'Decisive test' as Malaysia opens final Anwar hearings

'Decisive test' as Malaysia opens final Anwar hearings

PUTRAJAYA, Malaysia - Malaysia's highest court on Tuesday opened two days of hearings expected to produce a final ruling on much-criticised sodomy charges against Anwar Ibrahim that could send the opposition leader to jail.

Anwar was cleared in 2012 of charges he sodomised a young former male aide four years earlier, but that acquittal was controversially reversed in March by an appeals court, which convicted him.

Anwar, 67, is appealing the conviction, while the government is simultaneously seeking to lengthen his five-year prison sentence.

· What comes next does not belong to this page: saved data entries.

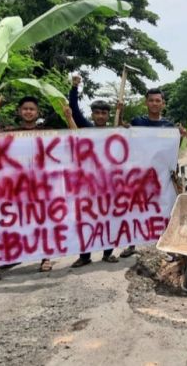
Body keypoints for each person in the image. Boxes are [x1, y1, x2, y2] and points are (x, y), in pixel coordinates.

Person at [0, 95, 77, 272]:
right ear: (19, 111)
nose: (28, 112)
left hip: (43, 187)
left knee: (43, 220)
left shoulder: (48, 132)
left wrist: (69, 117)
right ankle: (15, 255)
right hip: (17, 186)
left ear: (37, 112)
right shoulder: (9, 132)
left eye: (31, 109)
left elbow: (75, 137)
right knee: (17, 220)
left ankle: (45, 256)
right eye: (25, 108)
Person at [122, 88, 186, 259]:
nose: (155, 103)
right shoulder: (137, 122)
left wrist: (181, 137)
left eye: (158, 101)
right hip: (140, 174)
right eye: (151, 100)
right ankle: (132, 243)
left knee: (165, 208)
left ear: (163, 104)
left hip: (162, 175)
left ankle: (166, 243)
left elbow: (172, 151)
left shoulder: (169, 126)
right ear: (146, 102)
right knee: (136, 207)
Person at [68, 75, 120, 267]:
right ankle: (84, 256)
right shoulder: (86, 128)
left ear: (108, 115)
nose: (100, 116)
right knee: (86, 220)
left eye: (103, 113)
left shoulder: (115, 133)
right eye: (97, 113)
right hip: (87, 184)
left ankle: (108, 253)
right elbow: (74, 110)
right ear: (92, 115)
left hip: (108, 184)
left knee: (109, 219)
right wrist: (74, 88)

Rulings are expected Wednesday.

"I do not want to go jail but if I am forced to, I will go fighting a corrupt government," Anwar tweeted as the hearings got under way at the Federal Court, which was ringed by about 200 armed police and steel security barricades.

"If this is my last service to Malaysians, to the young, then this is my small sacrifice." If jailed, Anwar would lose his parliament seat.

Anwar calls the charges part of a long-running conspiracy by the authoritarian regime to ruin his career - and cripple the fast-rising opposition - by repeatedly tarring him with false charges of sodomy, which is illegal in Muslim-majority Malaysia.

'Decisive test'

The International Federation for Human Rights, which groups 178 member-organisations, called the hearings "a decisive test for Malaysia's judiciary" and called for a just ruling free of political interference.

A popular former deputy premier, Anwar was sensationally ousted from the ruling United Malays National Organisation (UMNO) in a 1998 power struggle and jailed on a previous sodomy and corruption conviction widely seen as trumped up.

He was released six years later when the sodomy conviction was dismissed.

Anwar's downfall sparked massive anti-government demonstrations and an opposition movement that, under his charismatic leadership, has pushed once-invincible UMNO to the wall.

Promising to end corruption, crony capitalism, and UMNO's divisive racial politics, a three-party opposition coalition won a majority of votes cast in elections last year in the multi-ethnic country.

UMNO retained parliamentary power thanks to decades of gerrymandering.

The US State Department said Anwar's March conviction raised concerns over rule of law and judicial independence.

UMNO has governed since independence in 1957, bringing decades of rapid economic development under an authoritarian formula that reserves political primacy for the Muslim ethnic-Malay majority.

But a multi-racial new generation of voters has increasingly deserted the regime.

Jailing Anwar would remove the opposition's talisman just as the diverse coalition faces growing rifts.

Huge anti-government demonstrations have been held in recent years, some ending in violent police crackdowns, but Anwar has not directly called for protests if jailed.

Hundreds of pro-Anwar and pro-government demonstrators gathered outside the court Tuesday but the situation was calm.

The opposition's success in recent years has triggered rising political tensions, with Muslim conservatives ratcheting up rhetoric against a perceived threat posed by the multi-faith opposition to Islam's leading role.

Prime Minister Najib Razak's government also is waging a crackdown - via Malaysia's sedition law - on the opposition and other critics, drawing criticism from international rights groups, UN human rights experts, and the US embassy.